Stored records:
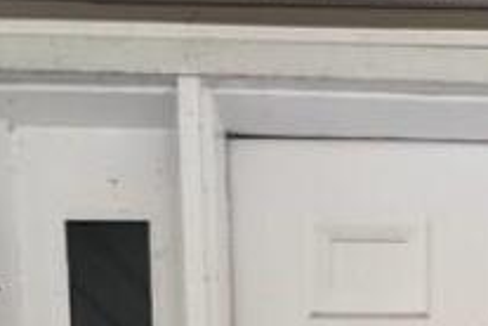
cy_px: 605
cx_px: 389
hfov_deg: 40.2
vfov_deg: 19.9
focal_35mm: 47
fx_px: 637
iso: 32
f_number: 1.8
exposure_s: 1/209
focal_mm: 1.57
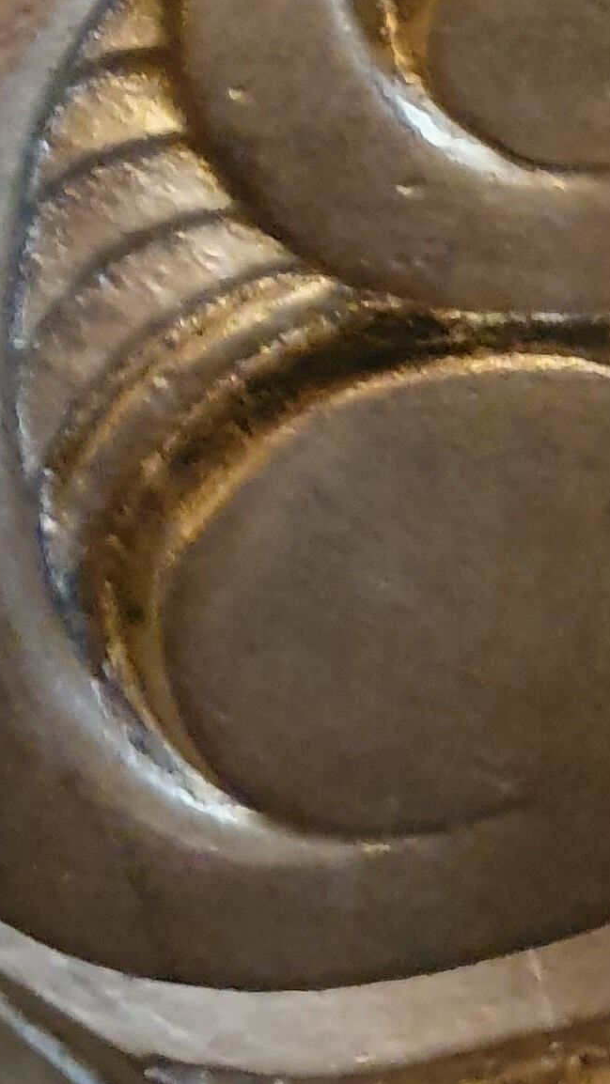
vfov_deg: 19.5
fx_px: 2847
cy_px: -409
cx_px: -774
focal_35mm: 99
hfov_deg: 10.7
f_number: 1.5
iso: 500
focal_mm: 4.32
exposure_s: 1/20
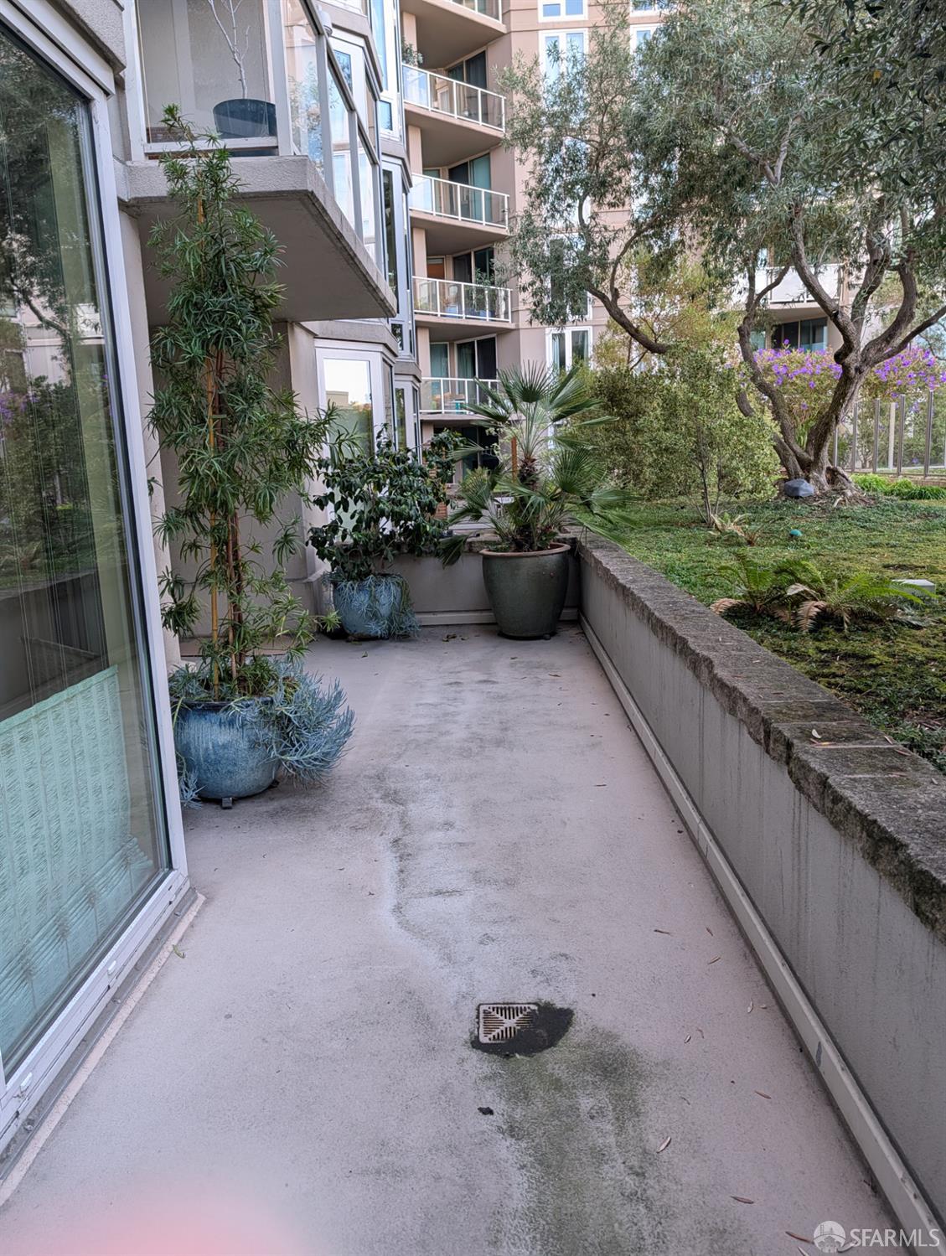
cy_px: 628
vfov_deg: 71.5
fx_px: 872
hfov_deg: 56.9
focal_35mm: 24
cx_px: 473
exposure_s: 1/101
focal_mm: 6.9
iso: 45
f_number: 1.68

---

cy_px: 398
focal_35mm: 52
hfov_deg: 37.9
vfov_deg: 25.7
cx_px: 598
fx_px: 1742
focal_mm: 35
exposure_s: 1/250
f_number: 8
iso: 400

Instructions for the task:
Could you restate, word for word, the lines above from the one with "hfov_deg: 56.9" to the one with "f_number: 1.68", both included?

Completed exercise:
hfov_deg: 56.9
focal_35mm: 24
cx_px: 473
exposure_s: 1/101
focal_mm: 6.9
iso: 45
f_number: 1.68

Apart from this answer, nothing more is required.